Midway through the next cut, “whales,” Taylor erupts, building and blending patterns that flow into “theme 001.” On a more basic level, he plays a slow strut by alternating quarter notes on the snare and kick drums. On top of that, he layers a hailstorm of rim shots. The result is simultaneous tension and release. In some ways, Taylor’s beats are like Morse code, but these are not signs of distress. More like signals of resistance and celebration, rhythms with the power to unite and incite. The strings stir up an intense conversation and branch takes off again. 

The band slaloms through eight pieces on side two culminating with “leaves of glass.” There are momentary interjections from her bandmates, but St. Louis, Ajemian, and Taylor mostly lay out on this song. Meanwhile, the audience is quiet. Everyone looks on as branch defies gravity once more, her playing restrained and transcendent, so much time and space between the notes. She can be at her most expressive when playing quietly and stretching fewer notes.

*** 

“Turkey vultures are what I would call my spark bird. For a birder, a spark bird is the one you see, usually in some kind of unexpected situation, that grabs you in a way that you haven’t been grabbed before by birds, and turns you on to a wavelength that you haven’t been turned on to before.” –Noah Strycker, This American Life episode #754                    

***

When I think about the peak years of a great label—Blue Note or Impulse in the ’60s, SST in the ’80s—I wonder what it would be like to know of those records as they were being released, all those dispatches from the decks of Rudy Van Gelder and Spot. That’s the vibe I get from International Anthem Records, my favorite label of the era. branch led me to International Anthem and turned me onto a whole substream of musicians I’d never heard before.

◆ **Exercise set**:
A: In the music excerpt, what produces the "simultaneous tension and release" in Taylor's drumming?
B: Reproduce the part of the music excerpt between "When I think" and "never heard before.", inclusive.

◆ **Information provided**:
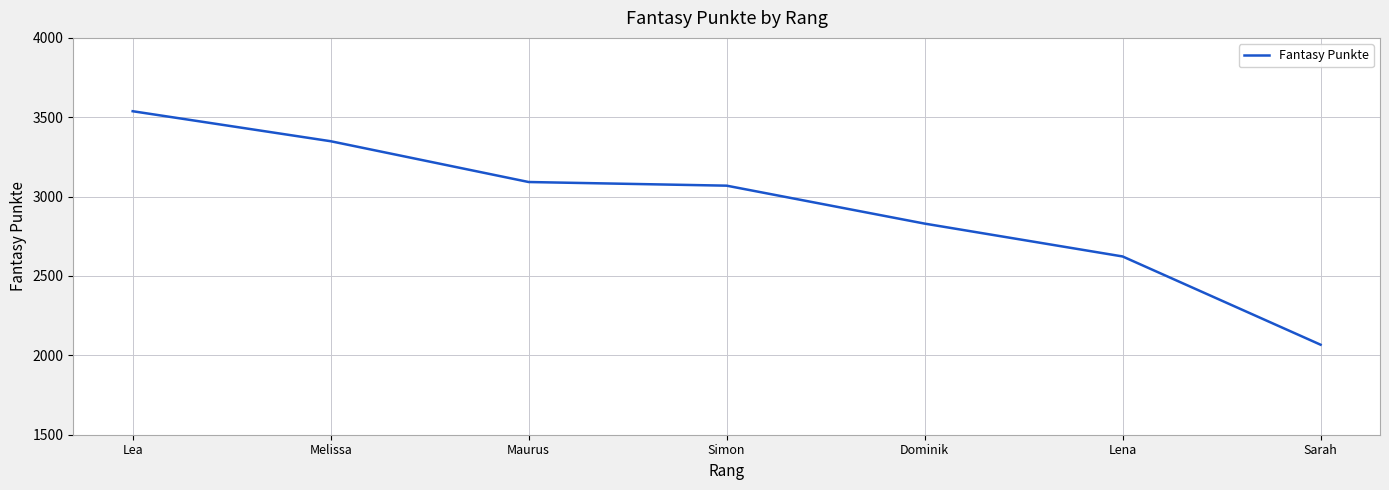

What is the average value?

2938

◆ **Results**:
A: Taylor plays a slow strut by alternating quarter notes on the snare and kick drums and layers a hailstorm of rim shots on top of it.

B:
When I think about the peak years of a great label—Blue Note or Impulse in the ’60s, SST in the ’80s—I wonder what it would be like to know of those records as they were being released, all those dispatches from the decks of Rudy Van Gelder and Spot. That’s the vibe I get from International Anthem Records, my favorite label of the era. branch led me to International Anthem and turned me onto a whole substream of musicians I’d never heard before.